Multimodal-interaction exam project
This project aimed to develop a virtual personal trainer that thanks to two cameras can track different kinds of exercise and support the user through guided workouts and audio and video hints and corrections.
In this project, we focused on multimodality, and so there are different technologies we imported from Google as MediaPipe for pose estimation and Google Speech Recognition.
In particular, we use 2 different cameras to capture video from different angles to better estimate the position of the user in each frame in real-time, to achieve a high precision in angles calculus. To estimate the landmarks and obtain information about the angles we use two different MediaPipe pose estimation models, one for each camera, the frontal one is responsible for checking that there is the right distance between legs and that the backbone is aligned. the side camera ensures that the body is exposed in the front or on the back and calculates the angle of the hip and knee.
Image from: www.breakfreephysiotherapy.ca/blog/low-back-pain-from-squats
Executing the main.py script, you will launch the app and display the menu. Here you can select one particular exercise or start a workout:
Once you select one exercise you will be asked, thanks to the voice synthesiser, to give some details about the exercise, such as how many repetitions, sets and the recovery time all through speech interaction. This feature has to be improved and it depends a lot on your bandwidth (Google Speech Recognition just records the audio and sends it to a server to analyze it). Then the exercise will start and you should see landmarks appear on your body.
Squat: when the exercise starts the user can see landmarks and angles on your body. In the top right corner, there is the counter, only good executions will be considered by it, in the top centre there is the timer,
which starts at the exact moment the user starts the first squat,
and the feedback the app gives to the user during the exercise: good repetition, too fast, too slow, should go a bit more down or your backbone is not aligned.
Wallsit: wallsit is a static exercise in which there are no repetitions but instead the athlete has to keep a precise position for a certain amount of time.

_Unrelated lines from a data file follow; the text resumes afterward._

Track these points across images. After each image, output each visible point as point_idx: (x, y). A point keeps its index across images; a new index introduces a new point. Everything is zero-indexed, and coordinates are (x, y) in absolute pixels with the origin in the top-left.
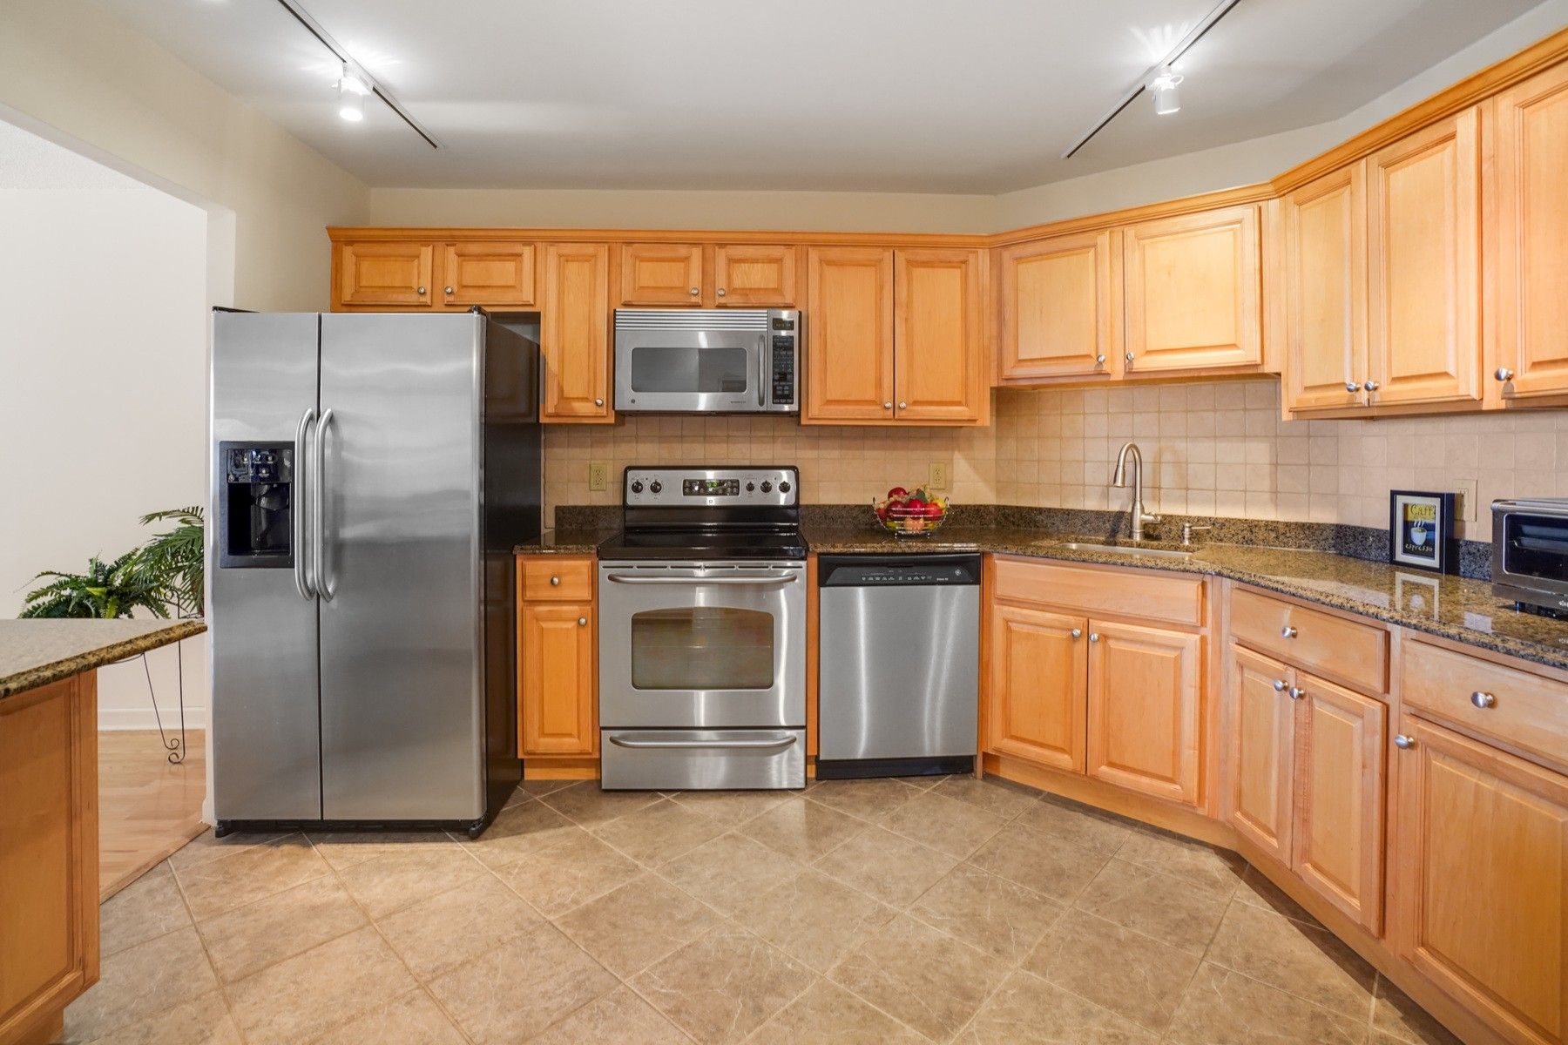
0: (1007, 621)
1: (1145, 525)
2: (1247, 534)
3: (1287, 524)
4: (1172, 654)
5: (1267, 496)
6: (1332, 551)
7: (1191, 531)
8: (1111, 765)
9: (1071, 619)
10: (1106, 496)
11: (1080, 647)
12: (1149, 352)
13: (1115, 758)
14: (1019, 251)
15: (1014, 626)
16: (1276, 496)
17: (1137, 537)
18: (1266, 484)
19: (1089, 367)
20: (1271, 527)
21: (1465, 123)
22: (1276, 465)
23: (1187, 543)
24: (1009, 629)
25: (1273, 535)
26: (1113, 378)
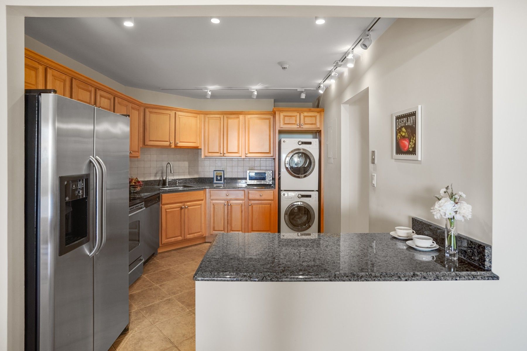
0: (166, 209)
1: (169, 182)
2: (185, 181)
3: (192, 178)
4: (199, 206)
5: (188, 173)
6: (198, 183)
7: (178, 182)
8: (189, 234)
9: (181, 204)
10: (156, 176)
11: (183, 210)
12: (181, 142)
13: (190, 232)
14: (151, 110)
15: (167, 210)
16: (189, 173)
17: (167, 185)
18: (188, 171)
19: (167, 144)
20: (189, 179)
21: (241, 117)
22: (189, 166)
23: (177, 185)
24: (166, 212)
25: (190, 181)
26: (172, 147)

The timer starts when the user is in the right position and in the end it will show how many seconds the user had a good position over the total second of workout selected by the user.
In this screenshot, the user is keeping the right position and in the top left corner there's a green feedback that shows that everything is ok.
In this other example, the user assumes a wrong position, in particular, he is going too low and the angle is too small, the system alerts the user showing red feedback and these seconds of execution will be labelled as wrong.
Workout: The workout is just a combination of the two above exercises, in which the user can choose to do both multiple times in a row without selecting it every time.